Julio A. Concepcion (born September 8, 1982) is an American politician serving as a member of the Connecticut House of Representatives from the 4th district, comprising parts of Hartford, Connecticut, since June of 2018. In the legislature, He serves as the House Chair of the Executive and Legislative Nominations Committee, and as a member on the Finance, Revenue and Bonding, and Transportation Committees.

== Early life and education ==
Concepcion was born in Puerto Rico and raised in East Hartford, Connecticut. He attended East Hartford High School, where he was class president and became interested in politics.
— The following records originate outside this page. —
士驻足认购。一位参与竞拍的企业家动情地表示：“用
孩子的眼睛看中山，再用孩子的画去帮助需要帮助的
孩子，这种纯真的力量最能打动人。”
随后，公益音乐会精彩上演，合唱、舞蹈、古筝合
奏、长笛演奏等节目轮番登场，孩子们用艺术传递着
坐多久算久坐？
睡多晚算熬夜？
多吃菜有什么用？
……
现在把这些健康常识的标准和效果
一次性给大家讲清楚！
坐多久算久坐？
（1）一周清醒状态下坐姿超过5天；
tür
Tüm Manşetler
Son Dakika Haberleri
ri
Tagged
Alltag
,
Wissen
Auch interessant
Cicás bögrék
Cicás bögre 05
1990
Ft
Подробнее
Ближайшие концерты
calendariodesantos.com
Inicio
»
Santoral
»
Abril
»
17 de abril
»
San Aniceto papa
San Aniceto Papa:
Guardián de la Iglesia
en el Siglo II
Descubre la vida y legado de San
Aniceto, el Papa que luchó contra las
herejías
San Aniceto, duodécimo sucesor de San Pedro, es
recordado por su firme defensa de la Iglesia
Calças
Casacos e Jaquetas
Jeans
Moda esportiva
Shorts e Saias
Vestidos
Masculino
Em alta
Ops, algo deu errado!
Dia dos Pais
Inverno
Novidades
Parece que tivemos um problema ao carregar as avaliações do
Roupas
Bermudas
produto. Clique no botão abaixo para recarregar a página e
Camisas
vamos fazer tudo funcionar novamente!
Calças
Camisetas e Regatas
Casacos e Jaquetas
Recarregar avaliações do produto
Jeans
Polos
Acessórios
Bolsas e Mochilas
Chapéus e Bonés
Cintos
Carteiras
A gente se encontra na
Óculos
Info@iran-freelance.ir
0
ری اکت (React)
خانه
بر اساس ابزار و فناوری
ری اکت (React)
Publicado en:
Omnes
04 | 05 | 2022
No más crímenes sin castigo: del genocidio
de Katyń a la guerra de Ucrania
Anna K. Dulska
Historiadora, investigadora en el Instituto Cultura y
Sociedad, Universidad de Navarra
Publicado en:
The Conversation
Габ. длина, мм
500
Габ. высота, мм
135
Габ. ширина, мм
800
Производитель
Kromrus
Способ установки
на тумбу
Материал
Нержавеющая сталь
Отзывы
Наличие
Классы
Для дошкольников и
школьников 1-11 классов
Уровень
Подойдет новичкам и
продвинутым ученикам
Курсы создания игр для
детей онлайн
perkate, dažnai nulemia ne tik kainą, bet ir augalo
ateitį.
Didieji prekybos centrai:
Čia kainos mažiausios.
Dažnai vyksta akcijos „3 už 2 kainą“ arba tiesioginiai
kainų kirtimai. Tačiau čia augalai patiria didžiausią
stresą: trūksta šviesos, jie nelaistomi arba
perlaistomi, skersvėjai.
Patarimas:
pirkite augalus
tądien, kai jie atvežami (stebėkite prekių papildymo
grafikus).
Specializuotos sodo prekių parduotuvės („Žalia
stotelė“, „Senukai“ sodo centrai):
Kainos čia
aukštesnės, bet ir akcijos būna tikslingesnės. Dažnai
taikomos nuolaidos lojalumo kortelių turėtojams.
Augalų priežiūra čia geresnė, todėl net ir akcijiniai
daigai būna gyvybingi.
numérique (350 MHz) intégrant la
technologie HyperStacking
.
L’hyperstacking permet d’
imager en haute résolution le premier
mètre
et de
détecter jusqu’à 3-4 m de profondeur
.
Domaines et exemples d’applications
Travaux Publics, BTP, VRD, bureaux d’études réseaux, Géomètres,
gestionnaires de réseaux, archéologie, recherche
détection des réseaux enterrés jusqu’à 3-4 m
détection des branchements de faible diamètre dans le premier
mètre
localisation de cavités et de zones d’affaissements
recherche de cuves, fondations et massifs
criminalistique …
In 2004, he earned a Bachelor's in political science from the University of Connecticut, and settled in Hartford, where he lives with his wife and daughter. In 2005, he began working as a community liaison and assistant for Mayor Eddie Perez. He then served as a Vice President of the MetroHartford Alliance, a group that advocates for Hartford's small business community, before becoming the Executive Director of the Hartford Chamber of Commerce in 2018.

== Political career ==
Concepcion started his political involvement in 2010, getting elected as a member of Hartford's Democratic Town Committee. In 2015, he was elected to Hartford's City Council, where he was elected as the Majority Leader. In 2018, Concepcion ran in the special election for Connecticut's 4th House of Representatives district following the resignation of incumbent Angel Acre, who had exchanged inappropriate texts with a teenaged girl. Concepcion earned nearly 65% of the vote, defeating petitioning Democrat Jessica Inacio and Republican Bryan Nelson, and assumed the office on June 12th, 2018.